=== ФРАГМЕНТ ДОКУМЕНТА ===

«МК» продолжает цикл публикаций о выдающемся коллеге, поэте и журналисте Александре Аронове, которому 30 августа могло бы исполниться 90 лет.
На этот раз о нем рассказывает Олег Хлебников, который, несмотря на почтенный возраст и статус известного поэта, называет себя учеником Аронова.
Наш собеседник раскрыл причины, по которым Аронов не сделался массово популярным, как поэты-шестидесятники или барды, но зато занял нишу автора для избранного круга и стал одним из символов Москвы.
— Олег Никитьевич, то, что Аронов — подлинный поэт, доказывать не нужно, в поэзии вообще доказательства не работают. Но как все-таки вывести формулу его «настоящности»?
— У него очень узнаваемая интонация, совершенно свой голос. Есть разные определения поэзии, одно из них — «поэзия — это сопряжение далековатых понятий». У Аронова такое сопряжение все время присутствует. И есть естественная парадоксальность (вспомните пушкинское «гений — парадоксов друг»). Например, строчки, сразу заставляющие задуматься:
Когда нас Сталин отвлекал
От ужаса существованья…
А вот еще одно определение поэзии — от Варлама Шаламова: «Стихи — это боль и лекарство от боли,/И — если возможно — игра». У Аронова есть и первое, и второе, и третье.

=== ИСХОДНЫЕ МАТЕРИАЛЫ ===

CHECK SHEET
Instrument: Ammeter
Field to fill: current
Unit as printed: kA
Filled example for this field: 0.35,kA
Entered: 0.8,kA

===
=== ИСХОДНЫЕ МАТЕРИАЛЫ ===

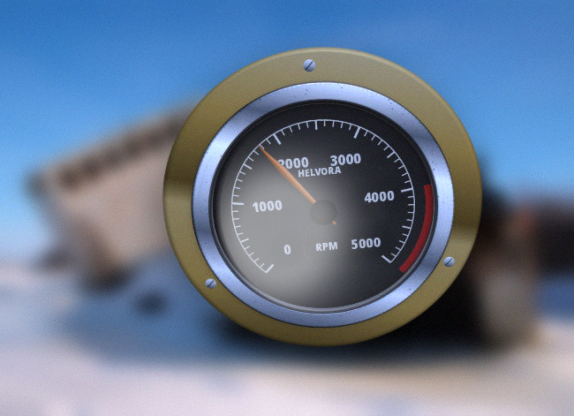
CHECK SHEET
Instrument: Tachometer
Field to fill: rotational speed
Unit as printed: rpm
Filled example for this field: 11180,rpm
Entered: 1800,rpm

===

** ЗАДАНИЯ **
A: Чье определение стихов «боль и лекарство от боли» приводится в интервью об Александре Аронове?
B: Почему, по словам Олега Хлебникова в интервью об Александре Аронове, Аронов является настоящим поэтом? Ответьте в одном–трех предложениях.
C: Продолжите интервью об Александре Аронове, начав сразу после его последней реплики.

** ОТВЕТЫ ПО ПОРЯДКУ **
A: Варлама Шаламова.

B: У Аронова очень узнаваемая интонация и совершенно свой голос, а в его стихах все время присутствует «сопряжение далековатых понятий» и естественная парадоксальность. Кроме того, в них есть и боль, и лекарство от боли, и игра, то есть все три составляющие поэзии по определению Шаламова.

C:
Он, кстати, был первым настоящим поэтом, с которым я познакомился. Тогда мои стихи опубликовали в «Алом парусе» «Комсомольской правды», и Юра Щекочихин, который был «капитаном» «Паруса», решил, что меня надо обязательно «показать» Аронову.
В общем, я оказался в «МК». Саша Аронов к тому времени мои стихи уже прочитал и, что называется, мне меня объяснил.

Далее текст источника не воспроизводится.